I am running Debian Squeeze in my laptop. I did a big mistake. Instead of doing fdisk /dev/sdb
(which is my usb pendrive), I fdisk-ed /dev/sda
, which is my primary hdd.
When prompted, I chose options o
and w
and the reboot my machine.
Now, I cannot start my machine as it says no OS found.
Is it that, all my data is lost or only the partition table? How do we recover the data?
Edit:-
Initially I had 5 partitions. The partitions are as follows:-
A 105 GB for Windows installation, a 170 GB for storing data (possible NTFS), another 170 GB (possibly NTFS), a 1 GB (swap space) and 20 GB (ext4 partition).

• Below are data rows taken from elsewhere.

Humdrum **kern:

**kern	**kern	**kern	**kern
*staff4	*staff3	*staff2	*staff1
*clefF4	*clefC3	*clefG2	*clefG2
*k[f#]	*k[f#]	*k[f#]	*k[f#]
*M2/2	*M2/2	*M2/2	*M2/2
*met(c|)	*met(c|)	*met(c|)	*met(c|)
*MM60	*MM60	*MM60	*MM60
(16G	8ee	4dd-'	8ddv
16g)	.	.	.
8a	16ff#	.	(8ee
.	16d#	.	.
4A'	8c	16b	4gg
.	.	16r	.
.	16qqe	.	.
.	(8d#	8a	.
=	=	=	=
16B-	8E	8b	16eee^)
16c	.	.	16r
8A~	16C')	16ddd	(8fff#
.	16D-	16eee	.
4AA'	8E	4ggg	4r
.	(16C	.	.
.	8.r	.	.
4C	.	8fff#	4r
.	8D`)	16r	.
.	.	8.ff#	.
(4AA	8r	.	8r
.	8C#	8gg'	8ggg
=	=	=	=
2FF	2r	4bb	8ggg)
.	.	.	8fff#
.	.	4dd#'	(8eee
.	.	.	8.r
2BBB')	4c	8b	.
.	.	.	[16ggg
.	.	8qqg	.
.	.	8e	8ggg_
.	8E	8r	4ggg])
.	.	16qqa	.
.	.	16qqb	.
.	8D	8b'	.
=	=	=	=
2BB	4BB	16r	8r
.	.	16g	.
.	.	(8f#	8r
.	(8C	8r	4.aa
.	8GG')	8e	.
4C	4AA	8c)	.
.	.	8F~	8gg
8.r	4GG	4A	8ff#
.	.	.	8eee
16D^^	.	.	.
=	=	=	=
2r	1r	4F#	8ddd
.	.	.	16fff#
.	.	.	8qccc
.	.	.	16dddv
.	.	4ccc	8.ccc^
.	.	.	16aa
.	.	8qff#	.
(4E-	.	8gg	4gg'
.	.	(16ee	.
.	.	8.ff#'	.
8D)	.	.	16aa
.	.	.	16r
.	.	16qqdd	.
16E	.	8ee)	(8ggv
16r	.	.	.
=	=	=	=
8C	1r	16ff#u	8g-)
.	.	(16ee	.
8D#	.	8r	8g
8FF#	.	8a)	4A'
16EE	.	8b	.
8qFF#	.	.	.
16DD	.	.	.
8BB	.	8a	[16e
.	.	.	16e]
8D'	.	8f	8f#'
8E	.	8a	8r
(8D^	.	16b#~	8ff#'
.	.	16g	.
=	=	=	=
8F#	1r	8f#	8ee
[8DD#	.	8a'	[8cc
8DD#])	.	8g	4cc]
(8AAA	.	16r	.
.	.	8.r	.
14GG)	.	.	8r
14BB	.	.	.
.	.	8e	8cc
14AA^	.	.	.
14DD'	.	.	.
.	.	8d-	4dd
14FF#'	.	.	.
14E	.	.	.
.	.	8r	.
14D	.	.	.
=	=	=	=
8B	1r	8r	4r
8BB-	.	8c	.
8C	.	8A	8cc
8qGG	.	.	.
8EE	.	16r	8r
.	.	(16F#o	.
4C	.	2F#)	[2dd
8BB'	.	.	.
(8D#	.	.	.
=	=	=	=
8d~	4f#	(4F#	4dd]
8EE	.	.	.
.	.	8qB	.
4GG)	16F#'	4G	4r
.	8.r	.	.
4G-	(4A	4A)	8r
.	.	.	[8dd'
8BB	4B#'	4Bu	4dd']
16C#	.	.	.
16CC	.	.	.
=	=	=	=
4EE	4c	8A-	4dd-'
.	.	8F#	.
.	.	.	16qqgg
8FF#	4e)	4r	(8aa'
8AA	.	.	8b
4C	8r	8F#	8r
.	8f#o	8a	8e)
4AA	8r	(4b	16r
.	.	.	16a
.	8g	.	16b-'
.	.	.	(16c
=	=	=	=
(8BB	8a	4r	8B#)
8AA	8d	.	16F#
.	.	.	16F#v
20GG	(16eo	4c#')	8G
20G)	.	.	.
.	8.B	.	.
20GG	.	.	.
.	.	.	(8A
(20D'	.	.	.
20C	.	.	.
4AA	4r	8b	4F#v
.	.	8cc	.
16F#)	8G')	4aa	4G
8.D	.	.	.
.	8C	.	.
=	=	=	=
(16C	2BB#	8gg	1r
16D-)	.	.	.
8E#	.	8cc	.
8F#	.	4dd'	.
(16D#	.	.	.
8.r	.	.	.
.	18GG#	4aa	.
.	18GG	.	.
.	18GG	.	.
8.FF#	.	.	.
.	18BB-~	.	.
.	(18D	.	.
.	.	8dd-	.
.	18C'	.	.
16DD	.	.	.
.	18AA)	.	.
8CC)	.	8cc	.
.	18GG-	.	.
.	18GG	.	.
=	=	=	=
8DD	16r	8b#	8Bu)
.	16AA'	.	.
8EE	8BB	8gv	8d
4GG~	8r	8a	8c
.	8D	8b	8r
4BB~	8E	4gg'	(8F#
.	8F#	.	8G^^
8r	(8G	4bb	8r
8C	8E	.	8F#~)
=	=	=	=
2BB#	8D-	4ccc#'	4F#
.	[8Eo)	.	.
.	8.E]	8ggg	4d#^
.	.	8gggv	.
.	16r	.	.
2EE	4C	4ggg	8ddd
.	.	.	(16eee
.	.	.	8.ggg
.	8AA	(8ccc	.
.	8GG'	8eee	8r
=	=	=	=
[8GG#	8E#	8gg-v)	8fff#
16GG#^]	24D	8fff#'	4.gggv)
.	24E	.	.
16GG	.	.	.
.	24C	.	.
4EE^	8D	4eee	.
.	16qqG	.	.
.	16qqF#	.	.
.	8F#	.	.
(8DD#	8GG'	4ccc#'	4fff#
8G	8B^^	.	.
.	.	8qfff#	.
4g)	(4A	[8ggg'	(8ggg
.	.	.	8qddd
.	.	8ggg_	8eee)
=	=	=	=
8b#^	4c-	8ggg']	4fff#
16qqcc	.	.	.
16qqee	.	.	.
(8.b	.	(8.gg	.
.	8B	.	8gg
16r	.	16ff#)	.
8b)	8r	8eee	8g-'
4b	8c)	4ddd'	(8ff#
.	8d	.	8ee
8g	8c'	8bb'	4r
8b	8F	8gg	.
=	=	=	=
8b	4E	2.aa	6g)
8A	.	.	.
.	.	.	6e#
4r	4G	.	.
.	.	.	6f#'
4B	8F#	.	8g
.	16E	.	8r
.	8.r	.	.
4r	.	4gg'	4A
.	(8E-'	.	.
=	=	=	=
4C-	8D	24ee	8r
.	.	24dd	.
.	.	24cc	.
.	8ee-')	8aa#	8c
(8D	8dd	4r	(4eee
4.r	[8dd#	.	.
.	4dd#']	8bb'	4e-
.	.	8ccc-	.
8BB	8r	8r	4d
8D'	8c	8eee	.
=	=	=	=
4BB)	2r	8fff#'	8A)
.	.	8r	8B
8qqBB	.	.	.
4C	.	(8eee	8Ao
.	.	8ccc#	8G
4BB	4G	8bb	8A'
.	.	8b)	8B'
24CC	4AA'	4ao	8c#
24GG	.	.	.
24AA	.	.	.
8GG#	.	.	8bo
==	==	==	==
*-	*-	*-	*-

I was having a debian squeeze and win 7 dual boot.
105 GB
170 GB
170 GB
1 GB
20 GB
After loading an Ubuntu live cd, when I tried to see whether any partition structure exist using the Gpart command like,
sudo gpart /dev/sda
I got the following output:
ubuntu@ubuntu:~$ sudo gpart /dev/sda
Begin scan...
Possible partition(Windows NT/W2K FS), size(107419mb), offset(59139mb)
Possible partition(DOS FAT), size(2mb), offset(187738mb)
End scan.
Checking partitions...
Partition(OS/2 HPFS, NTFS, QNX or Advanced UNIX): primary
Partition(Primary DOS with 12 bit FAT): primary
Ok.
Guessed primary partition table:
Primary partition(1)
type: 007(0x07)(OS/2 HPFS, NTFS, QNX or Advanced UNIX)
size: 107419mb #s(219996159) s(121117248-341113406)
chs: (1023/254/63)-(1023/254/63)d (7539/51/1)-(21233/83/33)r
Primary partition(2)
type: 001(0x01)(Primary DOS with 12 bit FAT)
size: 2mb #s(4544) s(384488496-384493039)
chs: (1023/254/63)-(1023/254/63)d (23933/77/1)-(23933/149/8)r
Primary partition(3)
type: 000(0x00)(unused)
size: 0mb #s(0) s(0-0)
chs: (0/0/0)-(0/0/0)d (0/0/0)-(0/0/0)r
Primary partition(4)
type: 000(0x00)(unused)
size: 0mb #s(0) s(0-0)
chs: (0/0/0)-(0/0/0)d (0/0/0)-(0/0/0)r
ubuntu@ubuntu:~$
The screenshot is at
Shall I continue to write to the disk ? Does the partitions shown match my previous partitions as I mentioned ?
Best Answer
Boot from a Live CD and try using testdisk or gpart utilities, which can in many cases find lost partitions automatically. One popular Live CD distribution suited for such recovery tasks is SystemRescueCd.